**** GIVEN TEXT
Date: September 11, 2006
By: Lucie Wolken
State Capitol Bureau

JEFFERSON CITY -

Fire engine sirens rang out in the Jefferson City, slightly drowning out Corporal John Lueckenhoff as he sang the National Anthem to a crowd gathered before the steps of the Capitol building Monday to honor those who lost their lives in the World Trade Center attacks. 

The sirens were an eerie addition to an audience filled with Missouri firefighters honoring their deceased fellow servicemen.

"Among the fatalities were 343 New York City Fire Department fire fighters, 23 New York City Police Dept. officers, and 37 court authority police officers," said Gov. Matt Blunt, keynote speaker for the commemoration event.  "Each of those victims was a father, a mother, a son, or a daughter, an the vast majority were Americans."

Blunt used the opportunity not only to extend his gratitude and condolences to families affected by the tragedy, but also to reaffirm America's role in the global war on terror.  He thanked not only the men and women in uniform, members of the intelligence committee, first responders, the Dept. of Homeland Security, the Dept. of Defense but also thanked the leadership of President Bush. 

"They deserve our gratitude for having responded to the threats we face by treating them as what they are," said Blunt.  "Battles in a war over which ideology will claim the twenty-first century."  

State Public Safety Department Director Mark James listed the advancements in Missouri homeland security in the changed post-9/11 landscape. 

"While our enemies thought they could cripple our nation, they instead awoke the sleeping giant that another enemy in another time came to recognize and regret," said James.
********
**** ENTRIES SHOWN
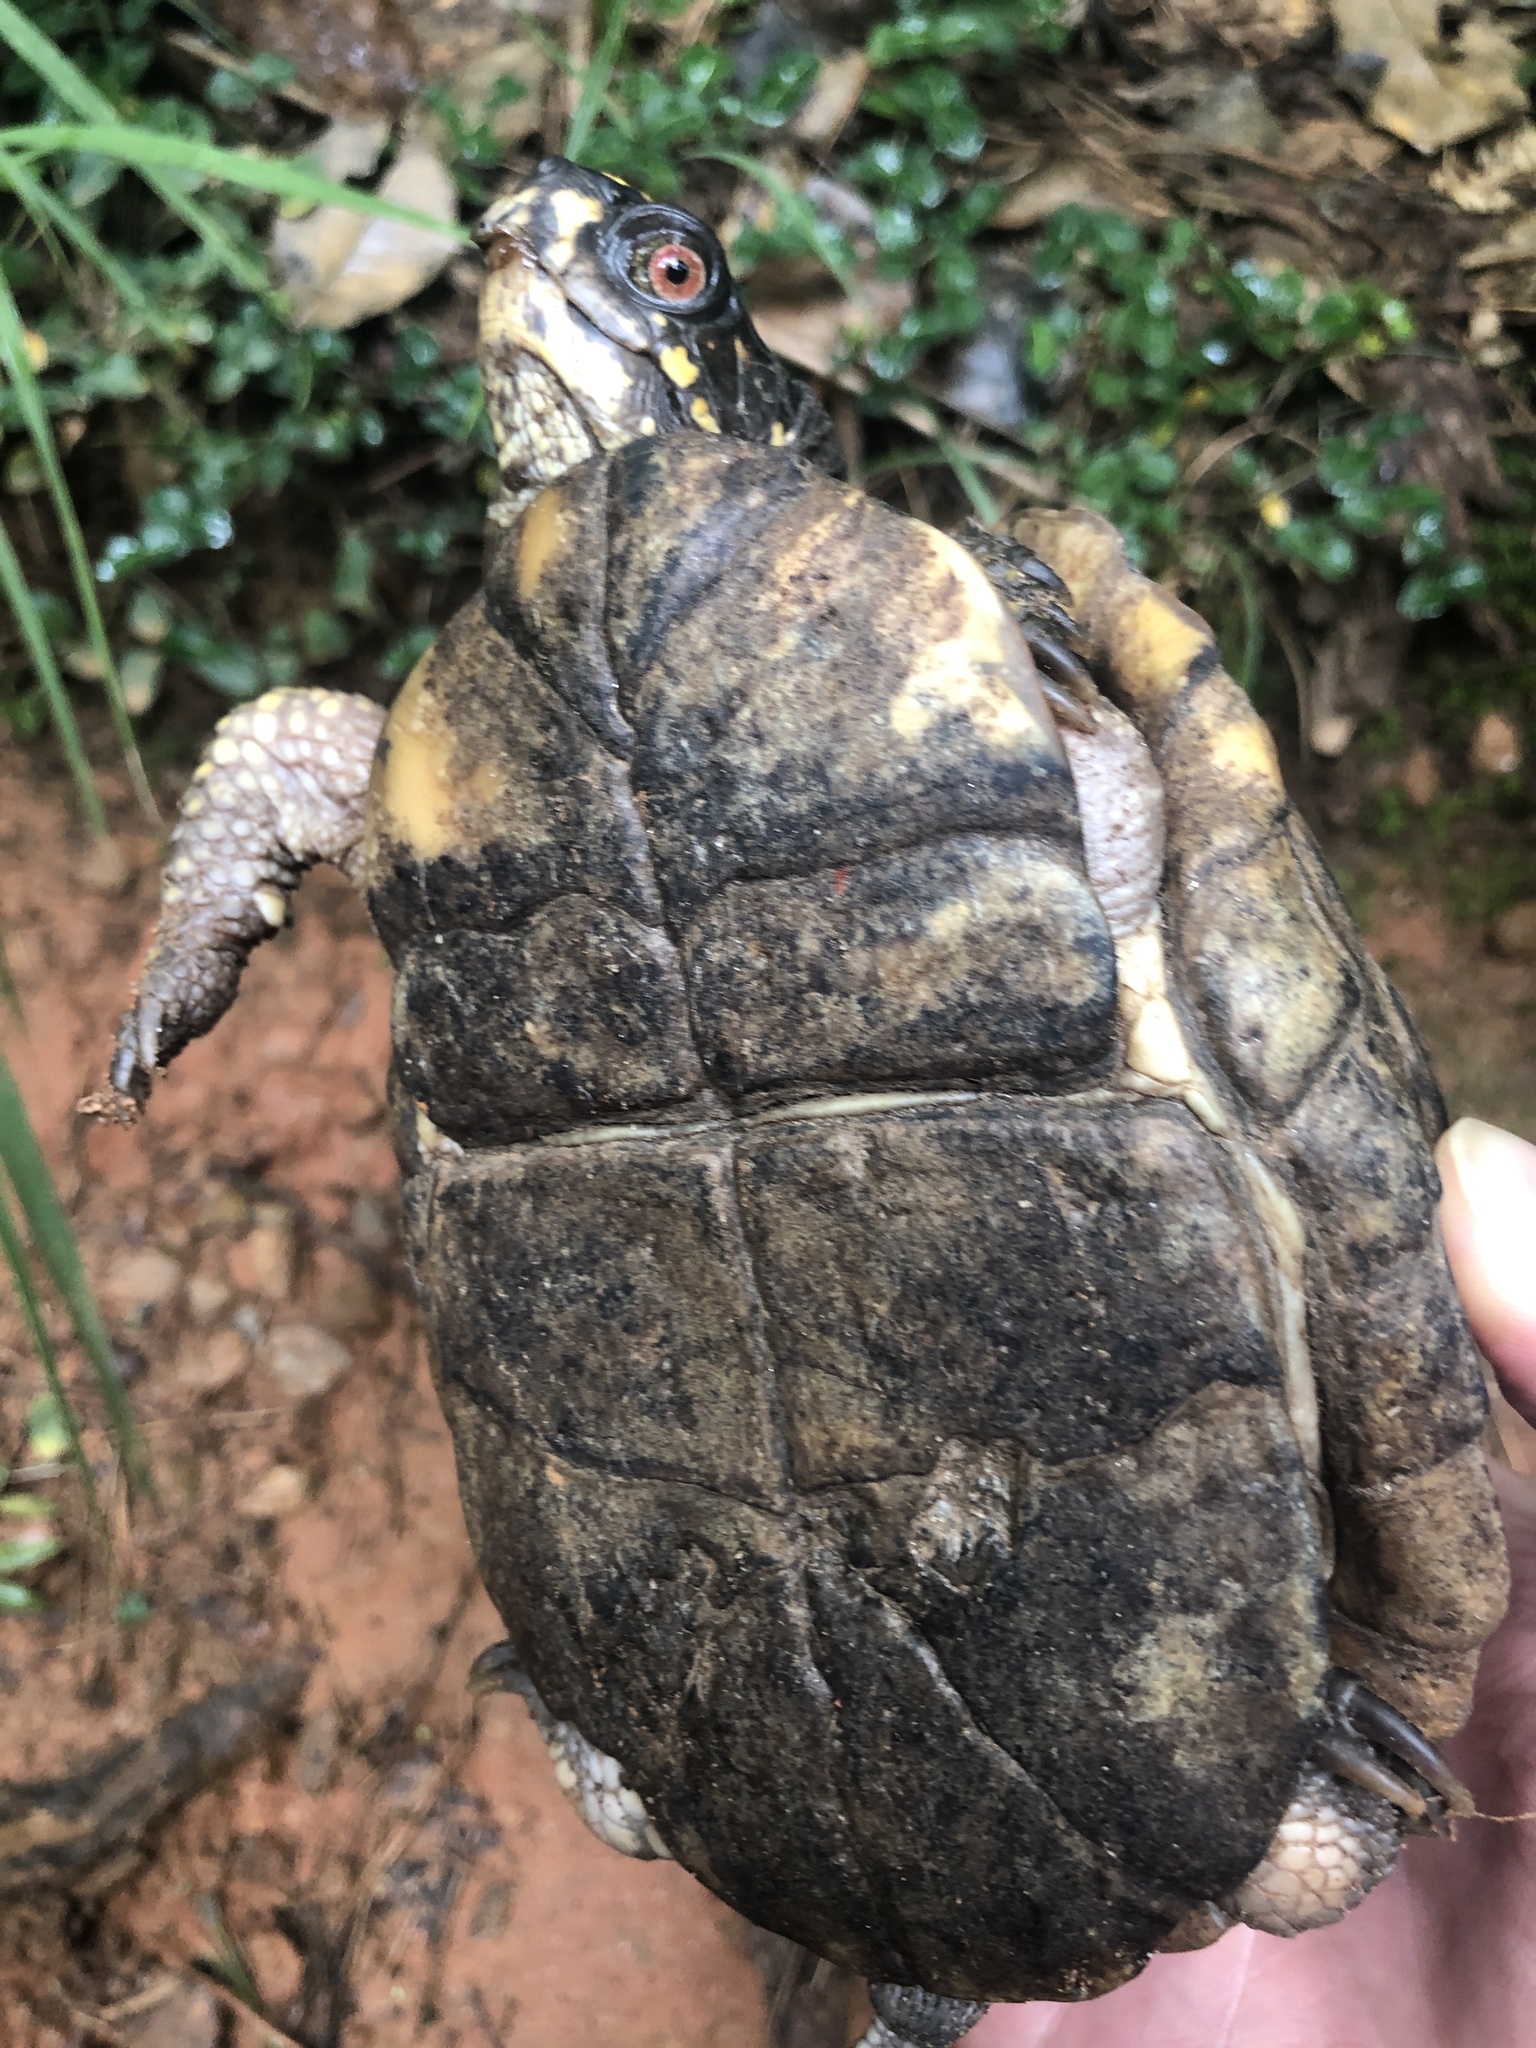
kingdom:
********
**** ENTRIES SHOWN
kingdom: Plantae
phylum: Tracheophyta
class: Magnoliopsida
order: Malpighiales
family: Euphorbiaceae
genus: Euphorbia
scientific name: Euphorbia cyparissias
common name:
********
**CHALLENGES**
#1 Do statements (a), (b) and (c) below agree with the article on the Jefferson City September 11 commemoration? Answer yes or no for each, and quote the words of the article that decide it. (a) Gov. Matt Blunt sang the National Anthem. (b) Gov. Matt Blunt was the keynote speaker at the event. (c) Mark James described advances in Missouri homeland security since 9/11.
#2 Write the next few paragraphs of the article on the Jefferson City September 11 commemoration, beginning after its final quotation from Mark James.

**ANSWERS FOR THIS EXERCISE**
#1
(a) No: "Corporal John Lueckenhoff as he sang the National Anthem"
(b) Yes: "Gov. Matt Blunt, keynote speaker for the commemoration event"
(c) Yes: "listed the advancements in Missouri homeland security in the changed post-9/11 landscape"

#2
The end result 5 years later, he asserted, was a nation better prepared to protect the safety of Americans.  James credited Blunt's leadership for the developments made to advance the safety of Missourians.  The latest advancements James cited have occurred in the past 18 months and include the establishment of the Missouri Information Analysis Center, the partnering of with Missouri police chiefs and sheriffs in distributing digital fingerprint systems and the partnering of fire departments to help establish incident management support teams to help local incident commanders.

Major General Kind Sidwell of the Missouri National Guard spoke on the evolution of the National Guards role in national security from a strategic reserve force to an operational force . 

"The National Guard is not just waiting in the wings in case the country goes to war, but rather is already an integral part of the military's operational force deployed around the world," said Sidwell.  "Today, the National Guard has over 70,000 guard members serving or heading overseas  in support of the global war on terrorism."

The hopeful tone set by stories of accomplishment shifted as Mike Shultz of the Jefferson City Fire Dept. played a mournful "Amazing Grace" through bagpipes. 

"America does not want to forget about what happened, never will," said State Fire Marshall Randy Cole.  "It's a tribute to those that gave their life [...] Words can not speak enough to the gratitude you have for emergency responders."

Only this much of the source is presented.